Virus Outbreak Ohio Guard

This Thursday, May 14, 2020 photo shows Specialist Scott Eubanks puts a box of food in the car at the Greater Cleveland Food Bank food distribution, in Cleveland. The Ohio Army and Air Guard saw its mission expand several times in the past three months. It now has three primary coronavirus missions: food distribution, security staffing and medical help in prisons, and collection of personal protective equipment. On Monday it adds a fourth: spreading out across the state to expand testing in nursing homes to all staff. (AP Photo/Tony Dejak)

COLUMBUS, Ohio (AP) — As members of the Ohio National Guard headed into the field this spring to help fight the coronavirus epidemic, guard members faced another battle: misinformation.

“The National Guard has taken over the prison. That is Martial Law being applied today,” read a tweet in late April as guard members headed to hard-hit Marion Correctional Institution to assist with staffing with multiple guards home sick or quarantined.

As martial law rumors lit up on Twitter and Facebook, the guard was also accused of plotting to enforce illegal orders and take away people’s constitutional rights, said Adjutant General John Harris, the head of the Ohio guard.

“In an environment such as this, there’s so much misinformation flying around both in social media and real life,” Harris said in an interview earlier this week.

Similar rumors spread around the U.S. in late March as false rumors spread of a national two-week quarantine to be enforced by the National Guard.

The same month, Republican Gov. Mike DeWine addressed similar conspiracy theories when he ordered guard members to help with food distribution at the state’s food banks as demand skyrocketed almost overnight following DeWine’s initial stay-at-home orders.

“The National Guard is not involved in carrying weapons. You may see them carrying groceries,” DeWine said on March 20.

The Ohio Guard saw its coronavirus mission expand several times in the past three months.
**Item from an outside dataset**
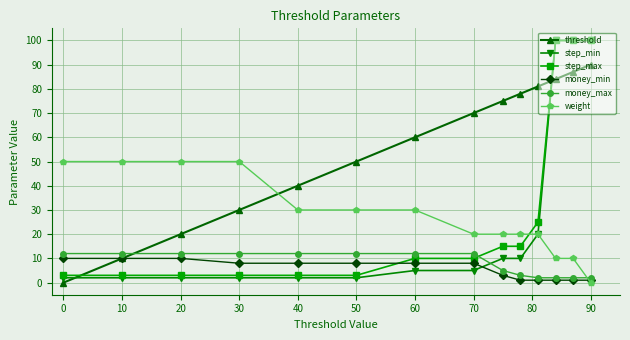

At how many categories does at least one series exceed 90?

3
Currently, it’s helping with food distribution and security staffing and medical help in prisons. It also collected and stored personal protective equipment for the state Health Department and Emergency Management Agency, a mission that has since wrapped up.

On Monday, it adds a fourth deployment: spreading out across the state to expand testing in nursing homes to all staff, under a directive announced this month by DeWine. Fourteen teams of 10 medically trained guard members will undertake the testing.

The rumors that plagued the guard aren’t new, but are more easily distributed today because of social media, said Tim Melley, a Miami University English professor who researches conspiracy theories.

Meanwhile, such disinformation campaigns are becoming increasingly organized.

They also reflect a broader societal skepticism with the country’s large intelligence community, much of whose information is unavailable to the average American, said Melley, author of “Empire of Conspiracy: The Culture of Paranoia in Postwar America.”

Meanwhile, a lot of the rumors closely resemble the plots of popular TV shows, movies and books.

“What seems shocking about these allegations is that people are claiming that something that most of us engage in, in the form of fiction, is actually a fact,” Melley said.

Once the Ohio guard begins its nursing home testing, more than 1,000 guard members will be deployed on coronavirus duty around the state. They join guard members called up across the country to help during the pandemic. That includes guard units also assisting with nursing home testing in several states including Colorado, Massachusetts, and Michigan.

Harris said a top priority is keeping guard members safe as they enter prisons and nursing homes where containing the coronavirus is more difficult. He hopes seeing the guard’s trained medical personnel at work will dispel people’s outdated “weekend warrior” image of guard service.

“There’s nothing, nothing good about COVID-19 or the coronavirus,” Harris said.

“But one of the by-products that has come out of this for the National Guard is a better understanding of the National Guard and that only helps us respond better when our community expects that from us.”